Just read Gary Marcus, Does AI Really Need a Paradigm Shift. The BIG-Bench paper, Beyond the Imitation Game: Quantifying and Extrapolating the Capabilities of Language Models, speaks to his concerns. In particular, this passage struck me:
Limitations that we believe will require new approaches, rather than increased scale alone, include an inability to process information across very long contexts (probed in tasks with the keyword context length), a lack of episodic memory into the training set (not yet directly probed), an inability to engage in recurrent computation before outputting a token (making it impossible, for instance, to perform arithmetic on numbers of arbitrary length), and an inability to ground knowledge across sensory modalities (partially probed in tasks with the keyword visual reasoning).
It's the "inability to engage in recurrent computation before outputting a token" that has my attention, as I've been thinking about that one for awhile, though that is a more succinct formulation of the problem than any that I’ve come up with. I note that our capacity for arithmetic computation is not part of our native endowment. It doesn't exist in pre-literate cultures and our particular system originated in India and China and made its way to Europe via the Arabs. We owe the words "algebra" and "algorithm" to that process.
Think of that capacity as a very specialized form of language, which it is. That is to say, it piggy-backs on language. That capacity for recurrent computation is part of the language system. Language involves both a stream of signifiers and a stream of signifieds. I think you'll find that the capacity for recurrent computation is required to manage those two streams. And that's where you'll find operations over variables and an explicit type/token distinction [which Marcus mentions in his post].

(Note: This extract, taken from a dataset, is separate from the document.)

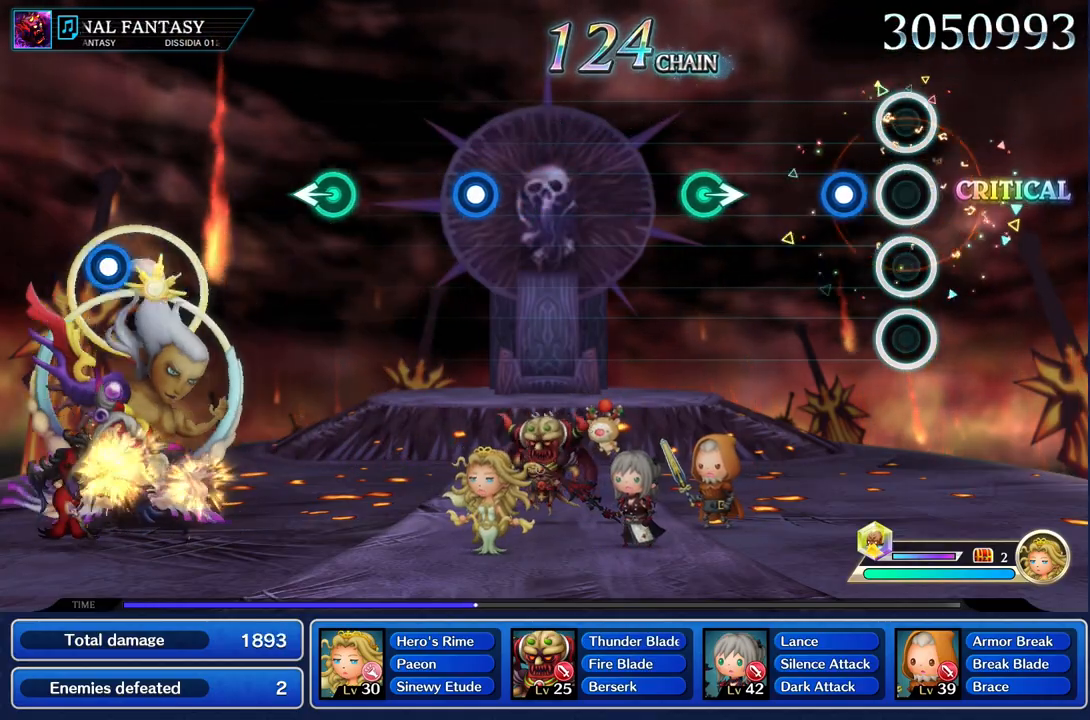
Gameplay with a controller (PlayStation layout); each line is a JSON object with the inputs held at the frame after it. "events" lists button and stick changes between this image and that frame as [ms after this image, input, new state], when the widget could be followed in between. Not read: CIRCLE CROSS L3 R3 SQUARE.
{"buttons": [], "left_stick": "center", "right_stick": "center", "events": [[166, "R1", "down"], [166, "R2", "down"], [283, "R1", "up"], [283, "R2", "up"]]}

Of course, linguistic fluency is one of the most striking characteristics of these LLMs. So one might think that architectural weakness – for that is what it is – has little or no effect on language, whatever its effect on arithmetic. But I suspect that's wrong. We know that the linguistic fluency has a relatively limited span. I'm guessing effectively and consistently extending that span is going to require the capacity for recurrent computation. It's necessary to keep focused on the unfolding development of a single topic. That problem isn't going to be fixed by allowing for wider attention during the training process, though that might produce marginal improvements.
The problem is architectural and requires an architectural fix, both for the training engine and the inference engine. Simply scaling up – more parameters, more data – won't fix the problem.
Addendum, 6.12.22 11:36 AM: From, David Saxton, Edward Grefenstette, Felix Hill, and Pushmeet Kohli. Analysing mathematical reasoning abilities of neural models, 2019. URL https://arxiv.org/abs/1904.01557.
The Transformer model has a performance of 90% or more on the “add or subtract several numbers" module and the “multiply or divide several numbers" module (which is just addition and subtraction in log space). However on the mixed arithmetic module (mixing all four operations together with parentheses), the performance drops to around 50%. (Note the distribution of the value of the expression is the same for all these modules, so it is not the case that difficulty increases due to different answer magnitudes.) We speculate that the difference between these modules in that the former can be computed in a relatively linear/shallow/parallel manner (so that the solution method is relatively easier to discover via gradient descent), whereas there are no shortcuts to evaluating mixed arithmetic expressions with parentheses, where intermediate values need to be calculated. This is evidence that the models do not learn to do any algebraic/algorithmic manipulation of values, and are instead learning relatively shallow tricks to obtain good answers on many of the modules. The same holds true for other modules that require intermediate value calculation, such as evaluating polynomials, and general composition.